Portraits

Êtes-vous prêts pour les barres énergétiques au lait de chèvre ?

C’est la dernière création d’un entrepreneur récemment installé en Sud-Touraine.

En Indre-et-Loire, les chèvres, ça nous connait. Le Ste-Maure est une institution, la Couronne Lochoise aussi, et ce ne sont que 2 exemples. « Mais seul 50% du volume produit autour de Ste-Maure-de-Touraine est transformé en Ste-Maure » explique Sébastien Duboc qui vient de s’installer dans le coin avec une idée : utiliser du lait de chèvre dans des barres de céréales, des biscuits et des boissons lactées que l’on n’a pas besoin de conserver au frais. Présenté au Salon de l’Agriculture 2018, son concept baptisé So Chèvre joue la carte fun et diététique pour convaincre les sportifs et autres gourmands de se faire des en-cas caprins.

Un passionné de chèvres

L’idée s’affine depuis un peu moins d’un an… Originaire du Rhône ou sa maman et ses frères ont une exploitation agricole avec des vaches dans le but de faire du fromage, Sébastien Duboc a vu sa route tracée vers une carrière proche de ce monde-là. Son CV est assez fourni : diplômé en ingénierie agricole à Beauvais, le jeune homme de 32 ans a travaillé dans une entreprise spécialisée dans les équipements de traite, dans un groupe spécialisé dans la nutrition animale, il a fait des voyages au Canada et en Pologne et a rejoint une exploitation d’Eure-et-Loir en 2013 pour y faire de fromage de chèvre avant de devenir commercial.

Se disant désireux de revenir vers la filière caprine, « passionné » par les chèvres, le trentenaire avait envie de lui offrir de nouveaux débouchés innovants plutôt que de gérer un troupeau : « la filière tourne autour du fromage mais le produit n’est pas toujours exploité à sa juste valeur. J’ai envie de me démarquer, toucher des canaux qui n’ont pas l’habitude de voir du lait de chèvre alors qu’il a des qualités nutritionnelles pour des personnes qui ont une intolérance au lait de vache par exemple. »

Une unité de production dans une ancienne laiterie

Partant du principe que la mode du snacking est de manger des en-cas sains plutôt que des friandises bien grasses, Sébastien Duboc a donc voulu s’engager dans cette tendance en y apportant ses recettes au lait de chèvre et avec l’ambition de « structurer une filière locale. » L’entrepreneur s’est donc intéressé à la Touraine, pour sa géographie et son histoire avec la filière caprine, et a investi l’ancienne laiterie de Parçay-sur-Vienne avec l’appui de la communauté de communes du Val de Vienne afin de remettre à neuf ce local de 300m². » Son idée finale d’ici 2-3 ans : y fabriquer ses produits à partir de lait d’éleveurs régionaux (pour l’instant ils sont faits « en région Centre-Val de Loire », sans plus de précisions).

Photo d'époque de la laiterie de Parçay-sur-Vienne.

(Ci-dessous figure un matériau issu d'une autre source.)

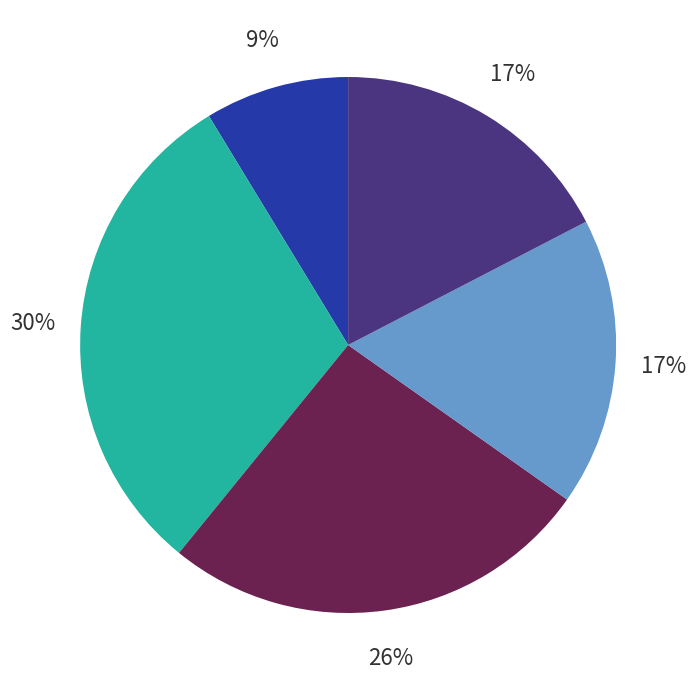

To the nearest percent, what is the average slice percentage?

20%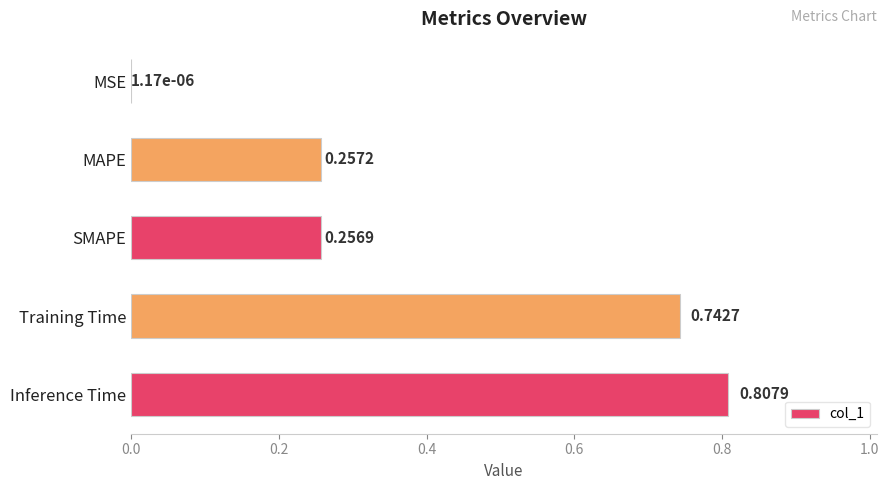

What is the sum of the values at Inference Time and SMAPE?

1.1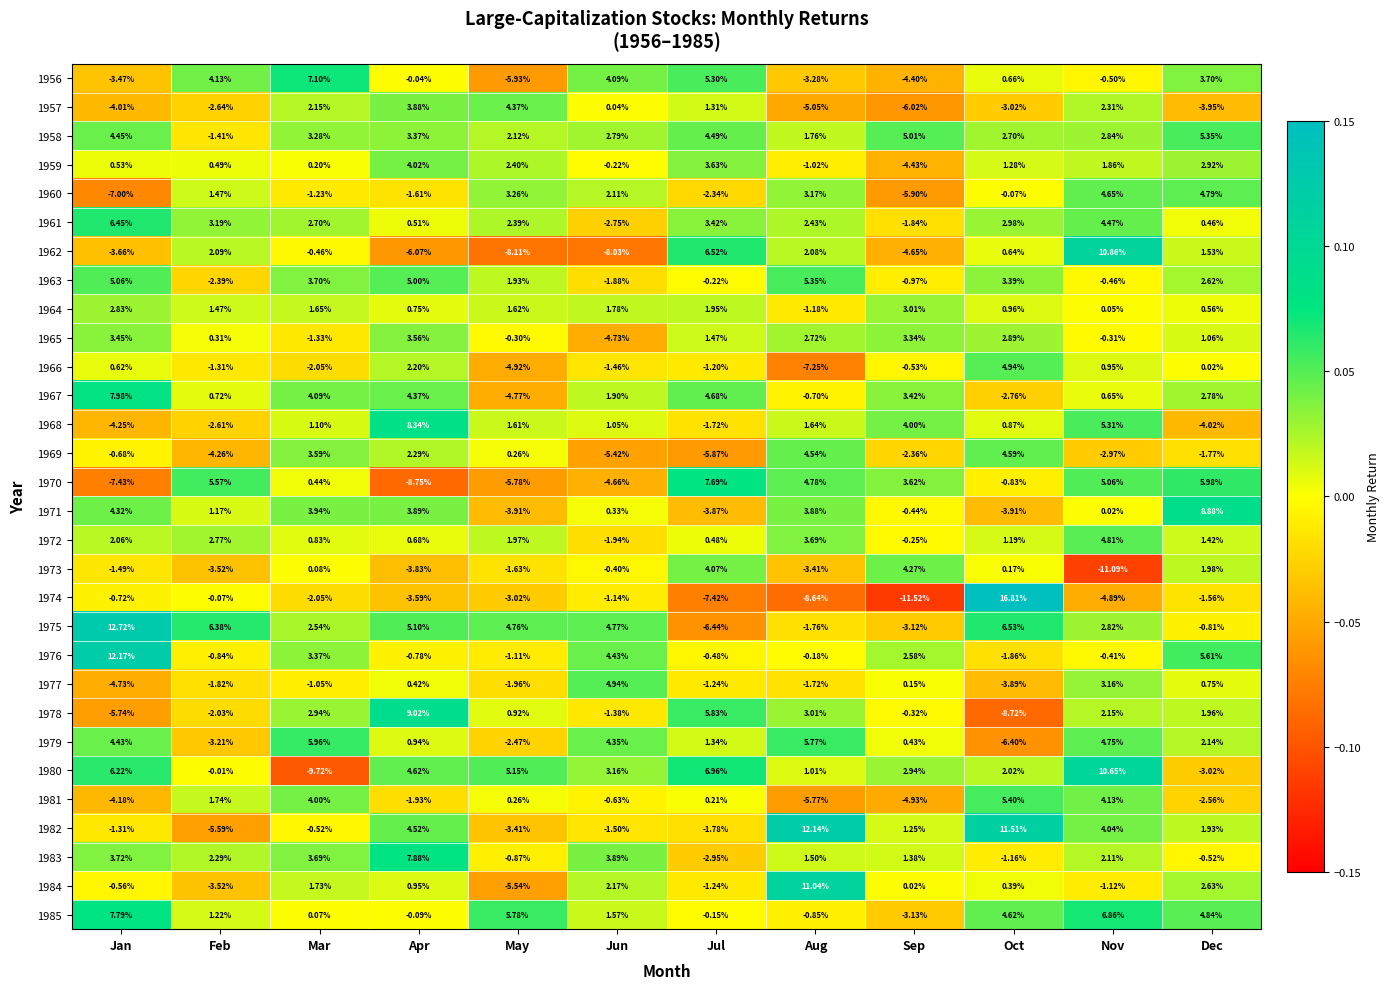

List the labels in order of 1985 value, smallest first.

Sep, Aug, Jul, Apr, Mar, Feb, Jun, Oct, Dec, May, Nov, Jan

Lauréat du réseau Entreprendre, aidé par la Chambre de Commerce et d’Industrie de Touraine, la Chambre des Métiers et de l’Artisanat d’Indre-et-Loire et impliqué dans le réseau Food Val de Loire (chez nos voisins du 41), le fondateur de So Chèvre est sur le point de commercialiser fin avril ses 2 premières recettes, des barres énergétiques avec 27 à 29% de lait (déshydraté) de chèvre dedans, l’ingrédient principal ne venant pas encore de la région aujourd’hui mais du Poitou. Les biscuits et les boissons suivront « d’ici un an. »

Une aventure familiale

« J’ai démarré les tests dans ma cuisine et j’ai fait plusieurs kilos d’échantillons. L’idée c’est d’avoir le moins d’ingrédients possible, pas d’additif, pas de conservateur. Du lait, des fruits, des céréales. » Au goût, c’est en effet fruité, consistant, le lait de chèvre arrive en fin de bouche. Pas forcément très gourmand, mais pensé pour apporter des forces : « l’objectif c’est de le vendre dans les boutiques sportives, les salles de sport, le réseau diététique et nature ou celui de la proximité, les parcs zoologiques et je suis même en discussion avec l’Office du Tourisme de Tours. »

Associé avec son cousin (Fabrice Bianci), Sébastien Duboc vend ses barres 2€40 l’unité pour 40g, pense au bio pour plus tard (comme dans l’exploitation familiale), voir à investir le marché des « alicaments » et des compléments nutritionnels. En attendant, une campagne de précommandes est ouverte via Ulule et le dispositif Make in Loire Valley. L'objectif de 1 000 préventes a été dépassé, l'entreprise espère maintenant atteindre les 2 000.